“How will my family survive if I do not work and earn money to feed them?” says 12-year-old Hameed when I ask him why he isn’t in school.
Hailing from Taluka, a subdistrict of Khairpur, Sindh, Hameed, along with other children of his age, is a handicraft maker.
The work requires him to start his day much earlier than school going children. He goes to a local store and works till sunset, earning only Rs100 per day making sofa-like chairs known as moorho in Sindhi. They are made using chusquea culeou bamboo, combined with reeds and straw.
Pakistan has been unsuccessful in providing social protection to its citizens.
The country’s first report on poverty (2015-16) reveals that 39 percent of Pakistanis live under multidimensional poverty and its prevalence is higher in rural areas.
The state’s neglect has given rise to child labour. Children’s social development is compromised and child labour is given precedence over education.
Like Hameed, all the child labourers are from poor households and don’t have any other choice but work at a young age to support their families.
Although child labour has declined globally, it has witnessed an increase in Pakistan. It is estimated that there are 0.88 million children between 10-14 years of age engaged in labour in Sindh.
The agriculture sector in rural areas of Sindh provides various opportunities of informal work.

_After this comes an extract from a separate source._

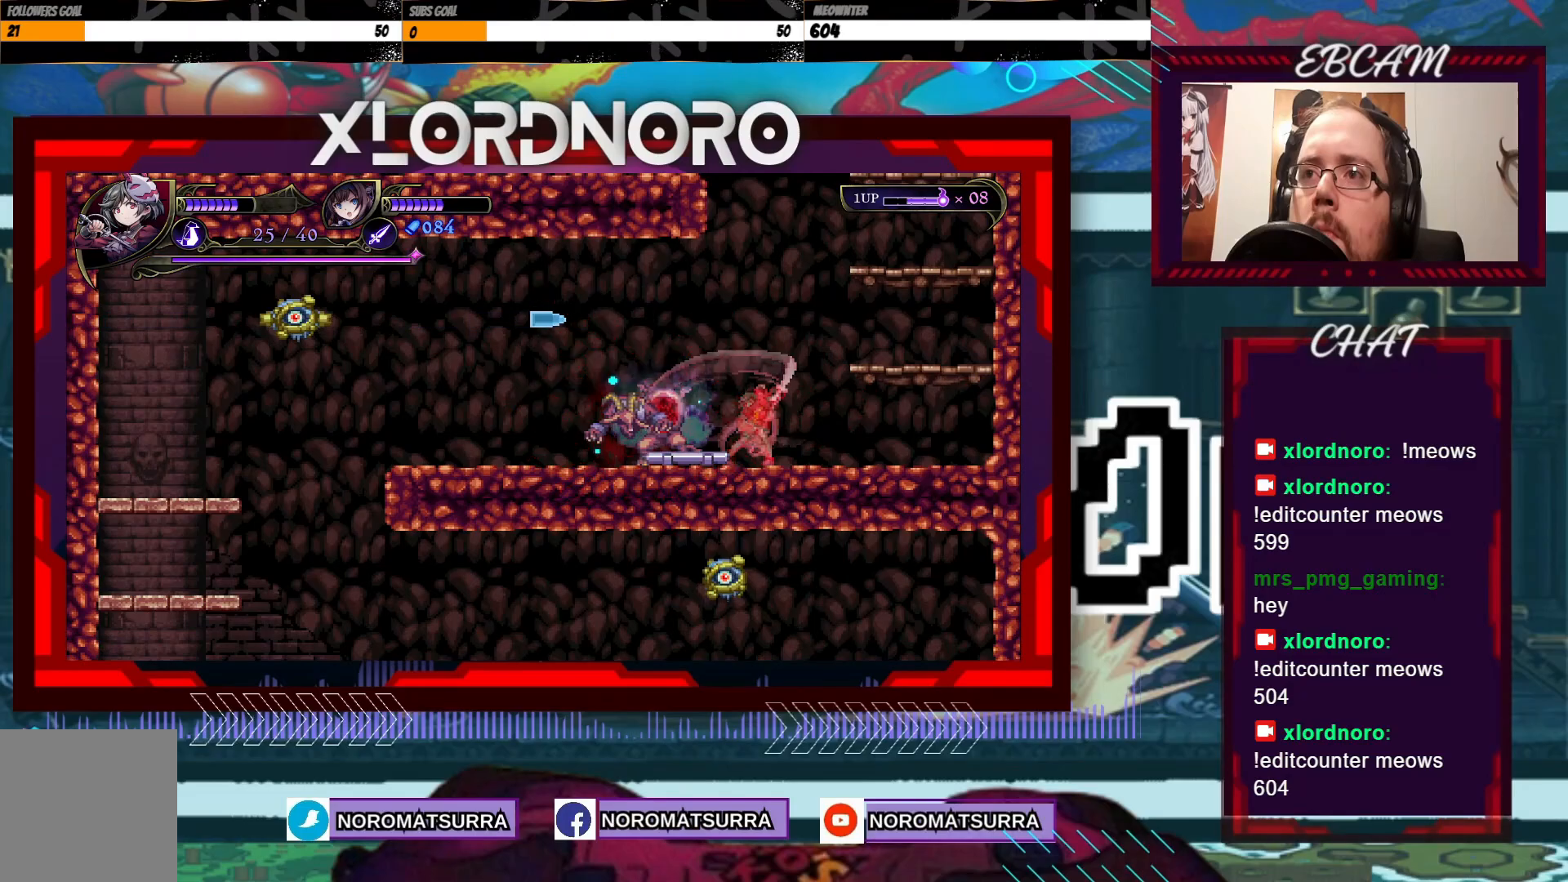
{"dt_ms": 500, "buttons": [], "left_stick": "right", "right_stick": "center", "events": [[67, "X", "up"], [133, "left_stick", "right"]]}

Most children work at farms to assist their elders in harvesting or handling the byproducts of crops, which includes making products like moorho and other furniture.
There are many safety hazards children are exposed to. They have to go to the fields to gather reeds, straw and bamboo.
It’s dangerous because of the insects, scorpions, snakes, and wild animals in the fields. They collect raw material without any safety equipment, usually with their bare hands, which can cause injuries.
Despite the hard work, they earn a meagre wage, which is not enough to lift their families out of poverty.
Normally, a moorho is made within a few days and the child gets Rs300 to 400 per chair sold, even though the market price of the product is ten times that amount.
As the vicious cycle of poverty and exploitation continues, these children remain aware of this. But to them, survival is more important.
These children are like any other. They too have dreams for a better future, for seeking an education and having better jobs.
Yet, given the state of affairs of the country and especially Sindh, it’s unlikely that they would be able to live their dreams anytime soon.